"""
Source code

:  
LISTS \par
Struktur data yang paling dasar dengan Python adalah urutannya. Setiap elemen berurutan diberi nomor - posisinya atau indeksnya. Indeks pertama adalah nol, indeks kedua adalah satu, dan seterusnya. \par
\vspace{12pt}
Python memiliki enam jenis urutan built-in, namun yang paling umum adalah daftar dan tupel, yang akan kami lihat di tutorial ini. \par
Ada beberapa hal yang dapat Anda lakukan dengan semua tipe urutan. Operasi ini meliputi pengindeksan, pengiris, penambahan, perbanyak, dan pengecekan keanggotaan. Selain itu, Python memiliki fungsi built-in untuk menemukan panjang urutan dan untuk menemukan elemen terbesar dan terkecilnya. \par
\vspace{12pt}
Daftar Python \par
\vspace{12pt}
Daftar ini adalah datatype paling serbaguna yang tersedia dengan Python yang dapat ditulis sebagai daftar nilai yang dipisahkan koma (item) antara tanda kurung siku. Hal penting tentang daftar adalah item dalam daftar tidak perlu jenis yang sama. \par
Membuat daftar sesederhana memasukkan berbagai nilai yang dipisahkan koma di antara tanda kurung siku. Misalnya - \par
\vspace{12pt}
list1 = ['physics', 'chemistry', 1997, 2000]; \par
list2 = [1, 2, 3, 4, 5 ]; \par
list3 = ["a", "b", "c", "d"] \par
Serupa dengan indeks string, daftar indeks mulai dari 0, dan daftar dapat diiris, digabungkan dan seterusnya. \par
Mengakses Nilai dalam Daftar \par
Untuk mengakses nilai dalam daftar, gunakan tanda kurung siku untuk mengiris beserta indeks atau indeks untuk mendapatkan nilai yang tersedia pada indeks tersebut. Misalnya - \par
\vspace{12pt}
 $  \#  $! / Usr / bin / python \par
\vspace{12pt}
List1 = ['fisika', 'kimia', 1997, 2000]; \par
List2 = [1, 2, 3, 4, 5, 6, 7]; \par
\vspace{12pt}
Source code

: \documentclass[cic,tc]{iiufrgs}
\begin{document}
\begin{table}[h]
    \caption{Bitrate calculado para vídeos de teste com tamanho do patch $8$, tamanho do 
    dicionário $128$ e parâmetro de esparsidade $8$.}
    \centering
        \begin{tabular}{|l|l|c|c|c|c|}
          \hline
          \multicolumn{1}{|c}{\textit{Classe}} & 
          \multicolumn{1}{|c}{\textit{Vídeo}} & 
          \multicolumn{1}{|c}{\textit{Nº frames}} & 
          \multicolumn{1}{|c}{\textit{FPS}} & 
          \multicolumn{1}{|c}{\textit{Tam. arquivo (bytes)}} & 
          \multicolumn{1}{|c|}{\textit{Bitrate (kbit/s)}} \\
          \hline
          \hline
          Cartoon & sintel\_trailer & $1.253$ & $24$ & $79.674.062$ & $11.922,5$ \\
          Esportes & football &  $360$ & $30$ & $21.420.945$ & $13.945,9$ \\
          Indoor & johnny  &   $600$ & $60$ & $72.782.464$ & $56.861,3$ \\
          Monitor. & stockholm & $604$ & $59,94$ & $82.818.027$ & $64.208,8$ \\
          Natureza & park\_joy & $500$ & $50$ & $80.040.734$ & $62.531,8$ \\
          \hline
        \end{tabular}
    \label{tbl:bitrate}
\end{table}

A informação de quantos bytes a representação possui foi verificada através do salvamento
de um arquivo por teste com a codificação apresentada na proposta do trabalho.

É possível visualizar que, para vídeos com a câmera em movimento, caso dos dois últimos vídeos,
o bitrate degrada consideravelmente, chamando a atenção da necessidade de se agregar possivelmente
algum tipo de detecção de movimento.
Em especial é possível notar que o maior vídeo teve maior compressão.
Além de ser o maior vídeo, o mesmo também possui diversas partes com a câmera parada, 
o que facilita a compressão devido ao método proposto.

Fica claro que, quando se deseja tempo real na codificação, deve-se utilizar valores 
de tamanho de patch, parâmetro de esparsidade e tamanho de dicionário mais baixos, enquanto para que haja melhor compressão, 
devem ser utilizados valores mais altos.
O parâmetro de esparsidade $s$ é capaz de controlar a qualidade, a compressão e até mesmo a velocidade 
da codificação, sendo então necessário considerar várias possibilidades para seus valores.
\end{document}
"""
What you will do: Using the material above, count the lines containing the word "Misalnya". Reply with the number alone.

Answer section: 2